Bibi aku nambah lagi” kataku seperti orang tidak makan satu bulan, Papi terdiam melihatku.
Perut harus di isi juga, melihat tatapan kak Eva yang melihatku seperti mangsa yang siap ditelan, aku harus makan banyak, agar siap menjawab pertanyaan mereka.
Aku nambah dua kali, sedangkan Papi dalam piringnya belum juga habis, aku sudah selesai.
Berniat ingin naik ke kamar ku mau mandi, badanku mulai terasa sangat bau, dari jarak dua meter masih terasa menyengat.

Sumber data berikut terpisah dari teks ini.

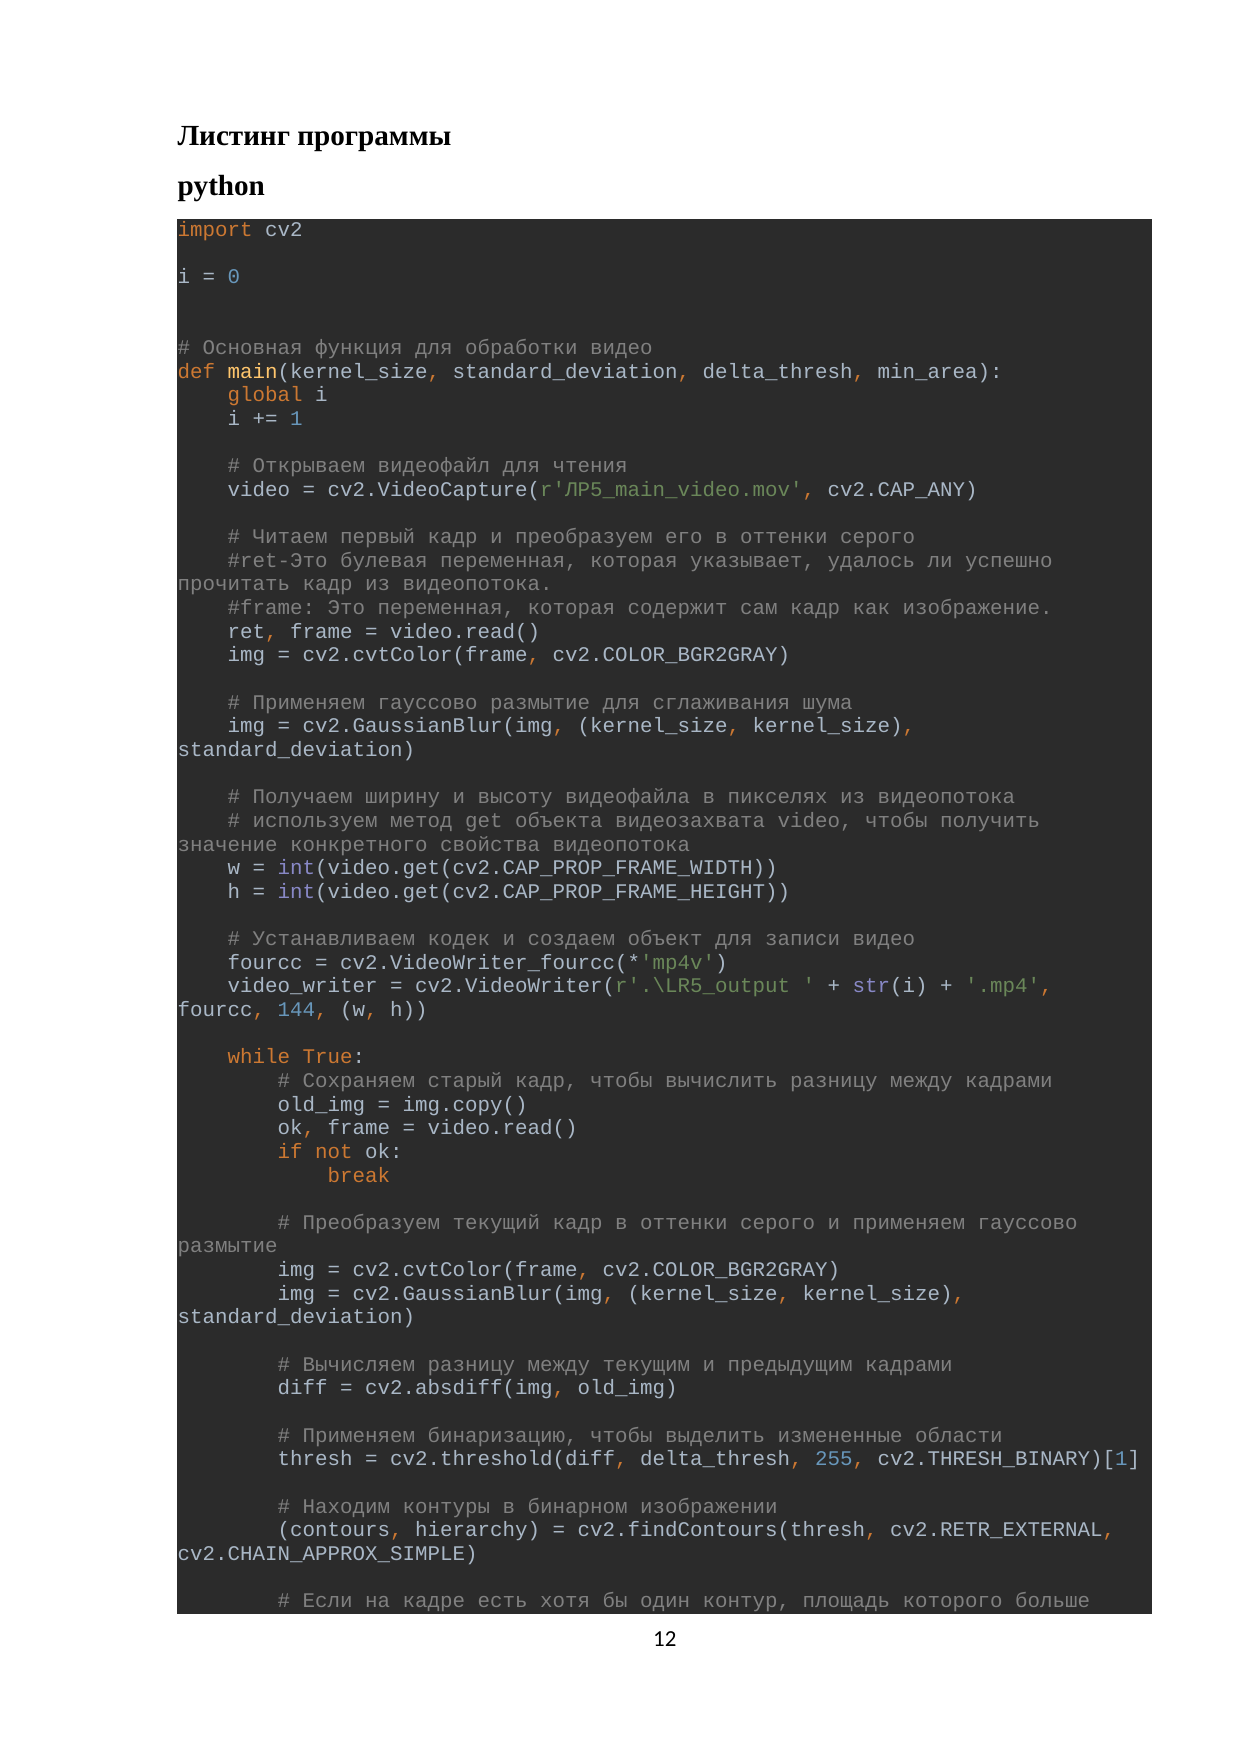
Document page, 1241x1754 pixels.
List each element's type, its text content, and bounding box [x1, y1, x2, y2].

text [177, 219, 1152, 1614]
text python [177, 168, 1152, 202]
text Листинг программы [177, 118, 1152, 152]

Aku yakin mereka semua Bingung melihatku, tapi aku tidak perduli, lapar makan, mengantuk tidur, ingin mendapat hiburan tinggal pergi keluar cari hiburan, itu caraku menikmati hidup untuk saat ini.

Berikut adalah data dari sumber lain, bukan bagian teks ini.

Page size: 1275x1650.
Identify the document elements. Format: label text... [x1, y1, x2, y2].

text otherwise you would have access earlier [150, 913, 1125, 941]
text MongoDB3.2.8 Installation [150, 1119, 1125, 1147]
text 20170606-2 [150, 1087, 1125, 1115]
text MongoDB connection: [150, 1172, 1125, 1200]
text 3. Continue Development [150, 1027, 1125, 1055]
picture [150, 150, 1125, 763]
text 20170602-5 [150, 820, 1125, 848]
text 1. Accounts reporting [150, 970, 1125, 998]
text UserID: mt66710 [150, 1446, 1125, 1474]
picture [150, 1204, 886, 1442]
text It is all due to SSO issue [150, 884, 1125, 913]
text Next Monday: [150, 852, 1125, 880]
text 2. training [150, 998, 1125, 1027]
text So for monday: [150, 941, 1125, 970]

Merasa sudah kenyang, aku berdiri ingin mandi, karena antara gatal dan rasa lapar sama-masa menyiksa, tapi aku memilih makan dulu yang pertama agar kuat menghadapi pertanyaan mereka semua, melihat tatapan menyelidiki semua keluargaku, aku merasa seperti aku dikepung oleh mereka semua.
“Kamu mau kemana Tan?
Kamu pikir hanya begitu saja, datang, makan, lalu tidur?”
“Aku mau mandi dulu.”
“Setidaknya kamu jelaskan, kamu dari mana saja, kemana mobil kamu, terus uang yang tiga pulu juta untuk apa?
kamu harus jelaskan
kami sudah menunggu dari tadi, masa kamu menyuruh kami menunggumu jug” mata Kak Eva menatap tajam ke arahku.
“Iya, aku mandi dulu,”
“Tapi”-
“Sudah jangan di paksa, di bilang Lae, ia mau mandi dulu.”

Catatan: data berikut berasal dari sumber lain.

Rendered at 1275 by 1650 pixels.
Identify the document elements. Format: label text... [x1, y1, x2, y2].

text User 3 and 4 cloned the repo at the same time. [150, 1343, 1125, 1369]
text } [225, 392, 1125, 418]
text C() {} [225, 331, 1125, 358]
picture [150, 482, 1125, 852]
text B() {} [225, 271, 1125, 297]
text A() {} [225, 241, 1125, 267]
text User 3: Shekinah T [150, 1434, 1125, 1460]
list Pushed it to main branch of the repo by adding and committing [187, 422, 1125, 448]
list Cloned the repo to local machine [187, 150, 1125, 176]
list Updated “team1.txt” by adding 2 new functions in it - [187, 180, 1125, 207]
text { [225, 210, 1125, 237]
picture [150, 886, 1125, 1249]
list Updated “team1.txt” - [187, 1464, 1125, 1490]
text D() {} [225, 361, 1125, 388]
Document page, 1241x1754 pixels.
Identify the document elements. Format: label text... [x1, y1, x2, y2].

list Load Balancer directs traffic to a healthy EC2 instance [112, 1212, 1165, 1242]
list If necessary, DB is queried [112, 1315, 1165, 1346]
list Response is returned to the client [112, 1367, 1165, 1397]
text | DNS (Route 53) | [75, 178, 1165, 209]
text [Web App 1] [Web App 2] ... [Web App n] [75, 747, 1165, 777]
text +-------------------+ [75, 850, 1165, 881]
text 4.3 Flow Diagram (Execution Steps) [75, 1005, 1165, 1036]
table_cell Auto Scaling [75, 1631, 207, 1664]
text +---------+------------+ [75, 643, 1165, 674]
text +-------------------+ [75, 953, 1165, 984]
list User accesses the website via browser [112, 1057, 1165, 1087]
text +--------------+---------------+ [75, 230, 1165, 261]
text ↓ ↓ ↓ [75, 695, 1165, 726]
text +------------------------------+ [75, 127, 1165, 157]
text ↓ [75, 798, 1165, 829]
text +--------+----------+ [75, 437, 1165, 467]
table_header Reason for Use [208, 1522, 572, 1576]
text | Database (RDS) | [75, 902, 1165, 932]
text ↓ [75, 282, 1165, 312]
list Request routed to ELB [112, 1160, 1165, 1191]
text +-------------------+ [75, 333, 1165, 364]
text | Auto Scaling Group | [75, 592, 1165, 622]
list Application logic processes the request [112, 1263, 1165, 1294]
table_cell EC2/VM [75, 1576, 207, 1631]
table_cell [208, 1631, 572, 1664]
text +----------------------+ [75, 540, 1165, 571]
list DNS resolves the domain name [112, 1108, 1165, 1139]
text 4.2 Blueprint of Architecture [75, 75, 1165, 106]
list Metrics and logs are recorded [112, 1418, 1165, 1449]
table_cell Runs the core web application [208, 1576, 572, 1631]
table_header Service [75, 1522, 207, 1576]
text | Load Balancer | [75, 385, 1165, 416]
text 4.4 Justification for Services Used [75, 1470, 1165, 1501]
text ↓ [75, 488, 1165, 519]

Suami kak Eva menghentikannya.
Aku naik keatas dengan sikap biasa seakan tidak terjadi apa-apa, kalau biasanya aku sangat menghormati mereka, tapi aku kali ini merasa sangat berubah
“Kenapa sih Pa?”
Aku berdiri di depan tangga mendengar kak Eva merepet dengan kesal.
“Ma, ia habis dari Bar, dengan penampilan seperti itu tidak pulang berhari-hari, mama tidak bisa menebaknya?”
kata lae dengan suara pelan.
“Apa? maksudmu papa ia habis makai barang setan itu?”